I am trying to understand the proof that the axis parallel rectangles are PAC learnable in the realizable case. This means that given $\epsilon, \delta$ with enough data we can find a function $h$ such that $$\mathbb{P}\left[\text{error} > \epsilon\right] \leq \delta$$ Here error can be seen as the probability of making an error with our chosen function $h$.

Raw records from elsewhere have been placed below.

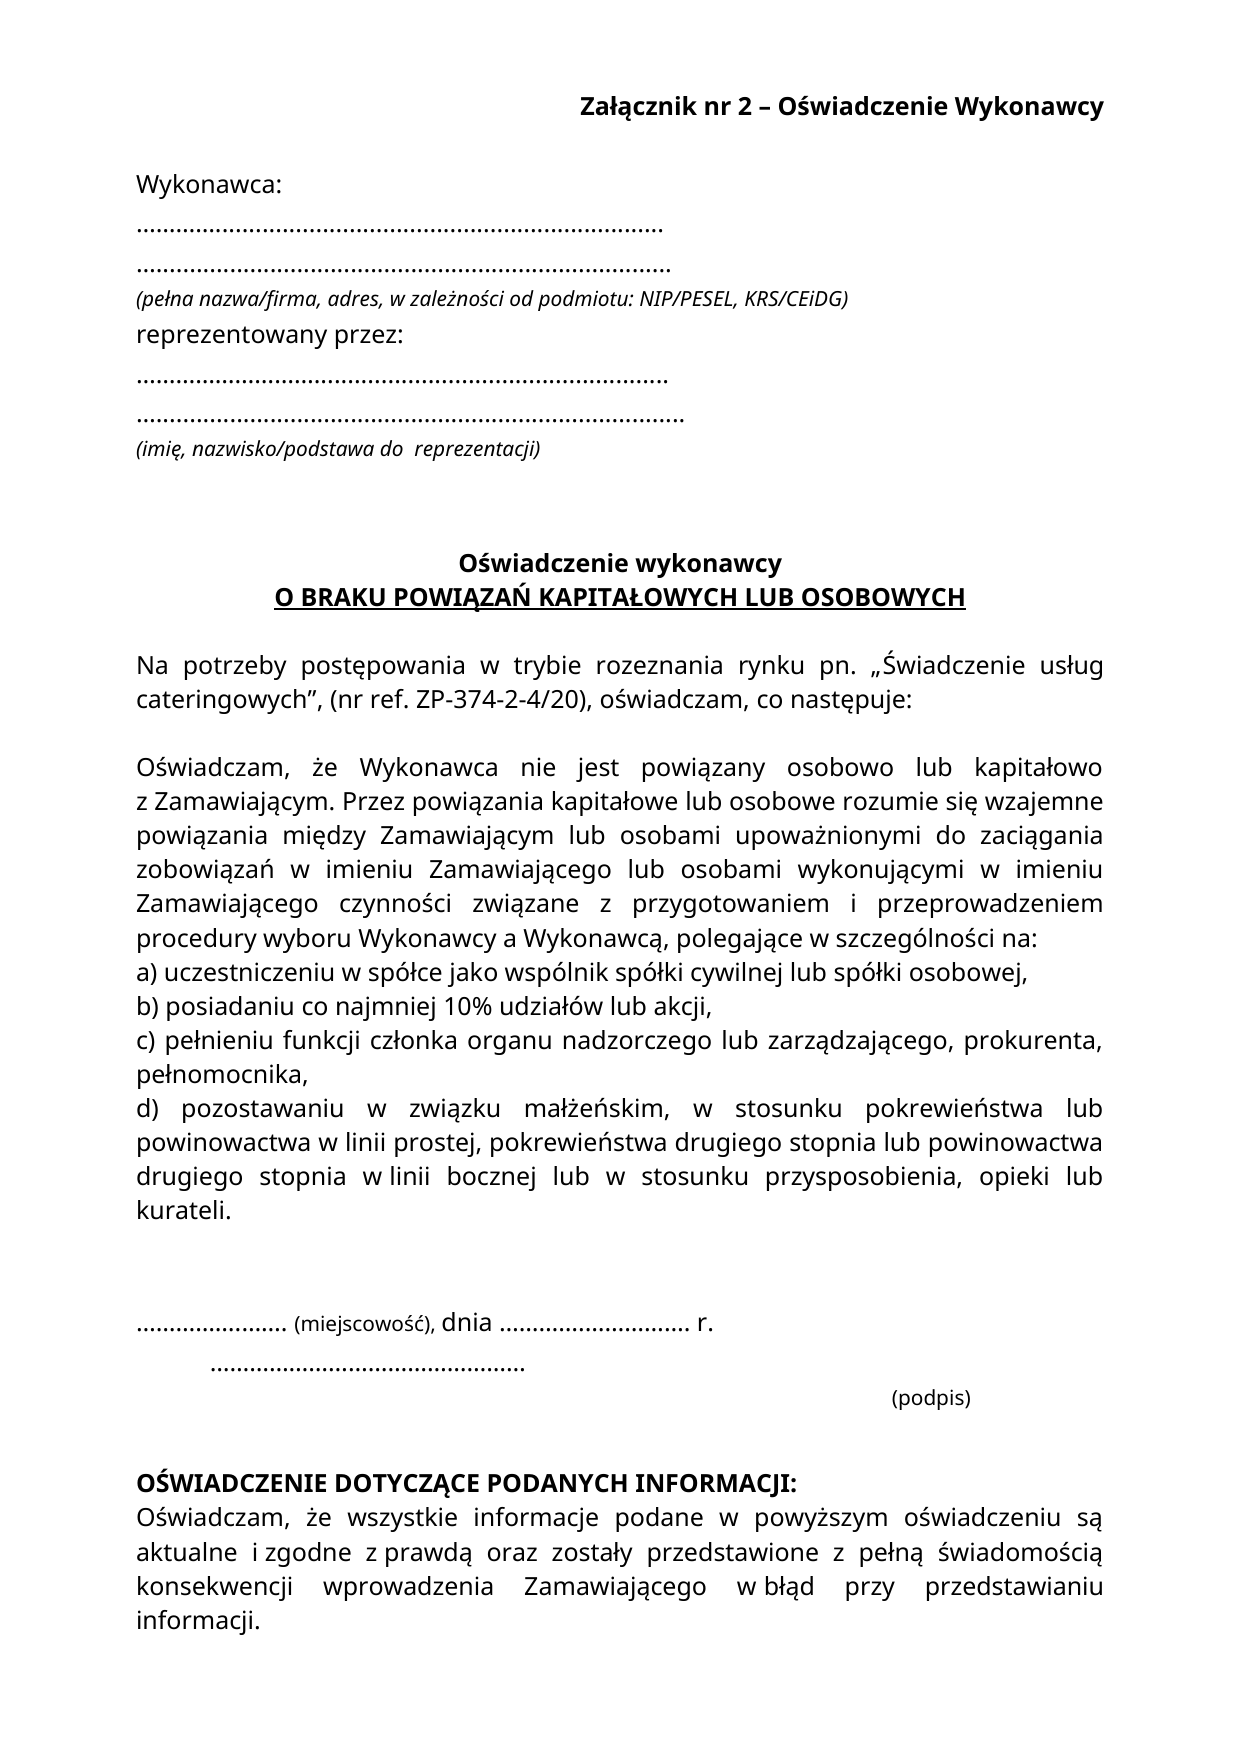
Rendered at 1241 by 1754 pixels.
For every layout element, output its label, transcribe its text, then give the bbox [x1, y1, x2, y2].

text Na potrzeby postępowania w trybie rozeznania rynku pn. „Świadczenie usług cateringowych”, (nr ref. ZP-374-2-4/20), oświadczam, co następuje: [136, 648, 1104, 716]
text ………………………..................................................... [136, 356, 1104, 390]
text reprezentowany przez: [136, 317, 1104, 351]
text b) posiadaniu co najmniej 10% udziałów lub akcji, [136, 988, 1104, 1022]
text d) pozostawaniu w związku małżeńskim, w stosunku pokrewieństwa lub powinowactwa w linii prostej, pokrewieństwa drugiego stopnia lub powinowactwa drugiego stopnia w linii bocznej lub w stosunku przysposobienia, opieki lub kurateli. [136, 1091, 1104, 1227]
text Załącznik nr 2 – Oświadczenie Wykonawcy [136, 89, 1104, 123]
text O BRAKU POWIĄZAŃ KAPITAŁOWYCH LUB OSOBOWYCH [136, 579, 1104, 614]
text Wykonawca: [136, 167, 1104, 201]
text …............................................................................. [136, 245, 1104, 279]
text a) uczestniczeniu w spółce jako wspólnik spółki cywilnej lub spółki osobowej, [136, 954, 1104, 988]
text (podpis) [136, 1383, 1104, 1412]
text (pełna nazwa/firma, adres, w zależności od podmiotu: NIP/PESEL, KRS/CEiDG) [136, 284, 1104, 313]
text Oświadczenie wykonawcy [136, 546, 1104, 579]
text …………................................................................... [136, 206, 1104, 240]
text …............................................................................... [136, 395, 1104, 429]
text (imię, nazwisko/podstawa do reprezentacji) [136, 434, 1104, 463]
text Oświadczam, że wszystkie informacje podane w powyższym oświadczeniu są aktualne i zgodne z prawdą oraz zostały przedstawione z pełną świadomością konsekwencji wprowadzenia Zamawiającego w błąd przy przedstawianiu informacji. [136, 1500, 1104, 1636]
text …………….……. (miejscowość), dnia ………….……………. r. ………………………………………… [136, 1305, 1104, 1378]
text Oświadczam, że Wykonawca nie jest powiązany osobowo lub kapitałowo z Zamawiającym. Przez powiązania kapitałowe lub osobowe rozumie się wzajemne powiązania między Zamawiającym lub osobami upoważnionymi do zaciągania zobowiązań w imieniu Zamawiającego lub osobami wykonującymi w imieniu Zamawiającego czynności związane z przygotowaniem i przeprowadzeniem procedury wyboru Wykonawcy a Wykonawcą, polegające w szczególności na: [136, 750, 1104, 954]
text c) pełnieniu funkcji członka organu nadzorczego lub zarządzającego, prokurenta, pełnomocnika, [136, 1022, 1104, 1091]
text OŚWIADCZENIE DOTYCZĄCE PODANYCH INFORMACJI: [136, 1466, 1104, 1500]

Now, for axis parallel rectangles (in binary classification) the usual argument goes like this, let $R$ be the true rectangle and let $R'$ be the smallest rectangle containing the positive examples, clearly $R' \subseteq R$, we consider the four rectangular strips between $R'$ and $R$. Clearly if all of them have probability $\leq \epsilon/4$ then the probability of making an error is less than $\epsilon$, so we can assume that at least one have probability of making an error $\geq \epsilon/4$.
For such a strip the probability of correctly classifying all the $m$ training examples is at most $(1 - \epsilon/4)^m$, and thus taking aunion bound over all strips we get that the probability of correctly classifying everything is less than $4(1-\epsilon/4)^m \leq 4e^{-m/4}$, and with a bit of algebra this yields that the sample complexity is $m \geq (4/\epsilon)\ln(4/\delta)$.

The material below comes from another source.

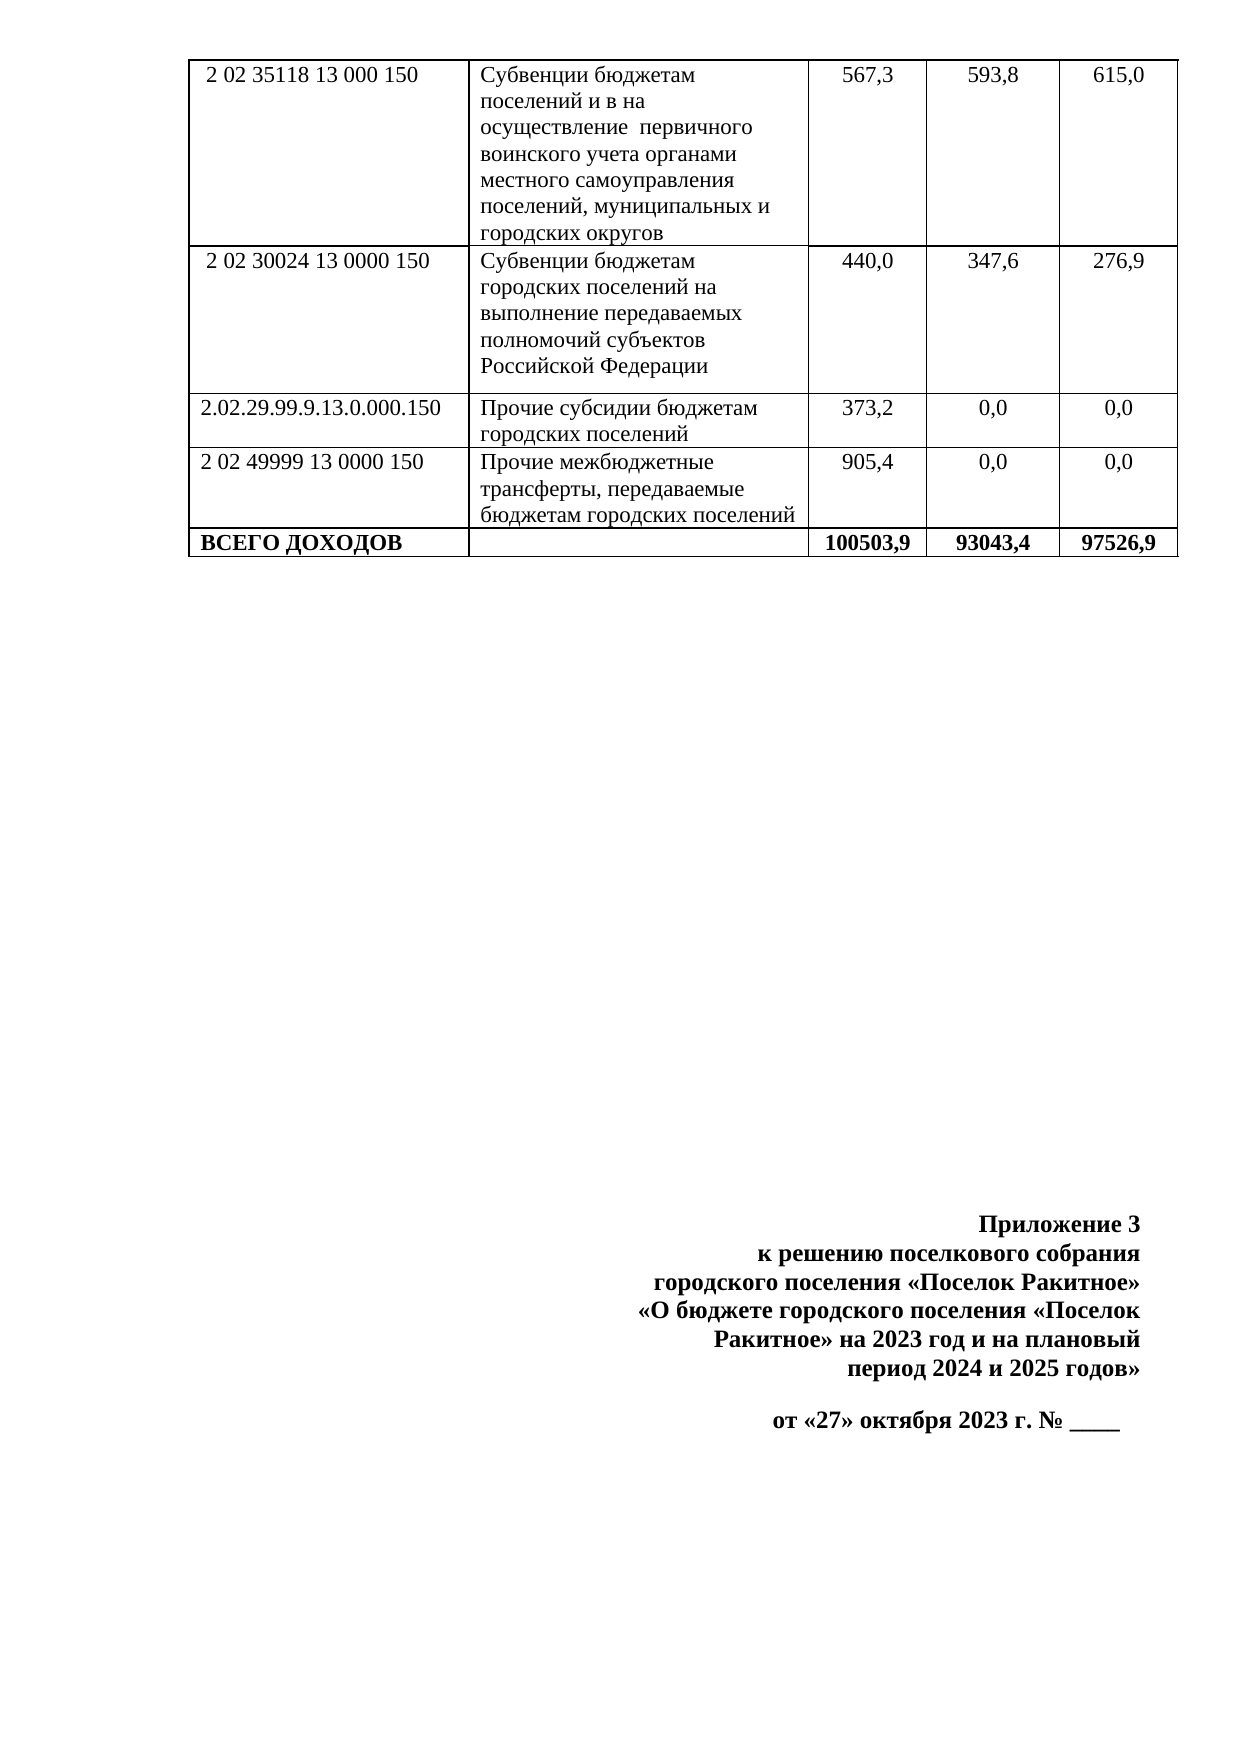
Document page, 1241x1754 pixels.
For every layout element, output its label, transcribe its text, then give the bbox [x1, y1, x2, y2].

Here is a pdf that explains in a bit more detail, with some pictures, I just had to condense the argument as much as I can to fit it in here.
My question is, why do we have to consider the four rectangular strips separatedly, why can't we just say that the probability of the region between $R'$ and $R$ has to be greater than $\epsilon$ (because otherwise we are done), and thus using the same argument we would arrive at the better bound $m \geq (1/\epsilon)\ln(1/\delta)$?
Sorry for the long question, and thanks in advance.